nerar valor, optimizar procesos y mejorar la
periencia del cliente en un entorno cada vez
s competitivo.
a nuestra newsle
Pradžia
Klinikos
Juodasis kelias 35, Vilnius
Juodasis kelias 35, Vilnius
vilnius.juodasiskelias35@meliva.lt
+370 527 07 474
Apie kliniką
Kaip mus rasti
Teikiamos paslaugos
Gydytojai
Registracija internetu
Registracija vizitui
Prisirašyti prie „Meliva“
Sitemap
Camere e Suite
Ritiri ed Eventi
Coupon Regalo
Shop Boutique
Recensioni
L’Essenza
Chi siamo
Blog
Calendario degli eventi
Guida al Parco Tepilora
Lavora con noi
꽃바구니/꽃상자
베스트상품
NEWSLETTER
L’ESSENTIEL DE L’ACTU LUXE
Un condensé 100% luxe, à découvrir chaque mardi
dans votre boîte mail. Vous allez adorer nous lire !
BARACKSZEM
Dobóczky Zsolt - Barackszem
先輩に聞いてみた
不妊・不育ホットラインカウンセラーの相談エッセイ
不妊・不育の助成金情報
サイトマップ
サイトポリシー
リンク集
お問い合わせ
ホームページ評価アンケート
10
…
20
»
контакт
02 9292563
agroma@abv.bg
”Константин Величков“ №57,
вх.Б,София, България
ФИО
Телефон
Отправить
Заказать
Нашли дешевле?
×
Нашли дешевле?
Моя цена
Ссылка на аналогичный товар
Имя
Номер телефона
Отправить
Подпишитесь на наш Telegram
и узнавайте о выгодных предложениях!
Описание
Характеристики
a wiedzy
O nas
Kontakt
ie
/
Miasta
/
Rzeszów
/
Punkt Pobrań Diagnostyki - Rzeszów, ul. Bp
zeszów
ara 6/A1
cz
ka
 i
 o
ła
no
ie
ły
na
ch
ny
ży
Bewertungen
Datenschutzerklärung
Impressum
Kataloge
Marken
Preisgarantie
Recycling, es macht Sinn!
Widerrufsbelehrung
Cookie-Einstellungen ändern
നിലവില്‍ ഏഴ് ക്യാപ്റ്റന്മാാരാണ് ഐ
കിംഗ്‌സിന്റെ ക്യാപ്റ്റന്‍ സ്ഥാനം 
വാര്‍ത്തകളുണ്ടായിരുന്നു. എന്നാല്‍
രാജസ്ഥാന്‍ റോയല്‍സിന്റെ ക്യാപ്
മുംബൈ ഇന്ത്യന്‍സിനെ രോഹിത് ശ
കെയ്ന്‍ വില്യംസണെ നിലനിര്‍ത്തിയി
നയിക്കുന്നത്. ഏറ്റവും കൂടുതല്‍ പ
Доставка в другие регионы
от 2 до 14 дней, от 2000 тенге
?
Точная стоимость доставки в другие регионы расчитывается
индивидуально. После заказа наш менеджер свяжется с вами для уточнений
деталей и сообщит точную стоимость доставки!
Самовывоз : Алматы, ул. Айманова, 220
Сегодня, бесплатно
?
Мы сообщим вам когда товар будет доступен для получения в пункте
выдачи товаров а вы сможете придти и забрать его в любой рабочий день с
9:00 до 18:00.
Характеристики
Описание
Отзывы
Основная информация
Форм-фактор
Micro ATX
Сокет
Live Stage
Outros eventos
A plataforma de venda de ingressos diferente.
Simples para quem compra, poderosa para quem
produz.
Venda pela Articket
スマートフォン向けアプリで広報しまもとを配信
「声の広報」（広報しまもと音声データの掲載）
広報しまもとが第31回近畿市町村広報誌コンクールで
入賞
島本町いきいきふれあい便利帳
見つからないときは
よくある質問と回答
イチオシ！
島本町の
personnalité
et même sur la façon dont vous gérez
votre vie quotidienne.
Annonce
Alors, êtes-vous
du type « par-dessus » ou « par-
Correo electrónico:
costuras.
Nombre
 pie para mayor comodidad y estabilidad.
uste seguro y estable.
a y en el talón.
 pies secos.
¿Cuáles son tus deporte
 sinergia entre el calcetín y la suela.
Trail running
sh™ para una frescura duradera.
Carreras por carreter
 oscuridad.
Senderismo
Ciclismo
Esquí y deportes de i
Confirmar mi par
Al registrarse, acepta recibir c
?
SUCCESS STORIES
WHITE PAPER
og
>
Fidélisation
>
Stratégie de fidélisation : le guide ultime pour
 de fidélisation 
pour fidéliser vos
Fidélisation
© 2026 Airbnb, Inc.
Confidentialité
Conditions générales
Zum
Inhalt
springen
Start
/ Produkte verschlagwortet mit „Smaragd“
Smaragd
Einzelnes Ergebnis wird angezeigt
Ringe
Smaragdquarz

**YOUR TASK:**
Exactly as written, please reproduce the lines from the first line of the data to the line containing "dans votre boîte", inclusive, and nothing else.

**RESPONSE TO THIS EXERCISE:**
nerar valor, optimizar procesos y mejorar la
periencia del cliente en un entorno cada vez
s competitivo.
a nuestra newsle
Pradžia
Klinikos
Juodasis kelias 35, Vilnius
Juodasis kelias 35, Vilnius
vilnius.juodasiskelias35@meliva.lt
+370 527 07 474
Apie kliniką
Kaip mus rasti
Teikiamos paslaugos
Gydytojai
Registracija internetu
Registracija vizitui
Prisirašyti prie „Meliva“
Sitemap
Camere e Suite
Ritiri ed Eventi
Coupon Regalo
Shop Boutique
Recensioni
L’Essenza
Chi siamo
Blog
Calendario degli eventi
Guida al Parco Tepilora
Lavora con noi
꽃바구니/꽃상자
베스트상품
NEWSLETTER
L’ESSENTIEL DE L’ACTU LUXE
Un condensé 100% luxe, à découvrir chaque mardi
dans votre boîte mail. Vous allez adorer nous lire !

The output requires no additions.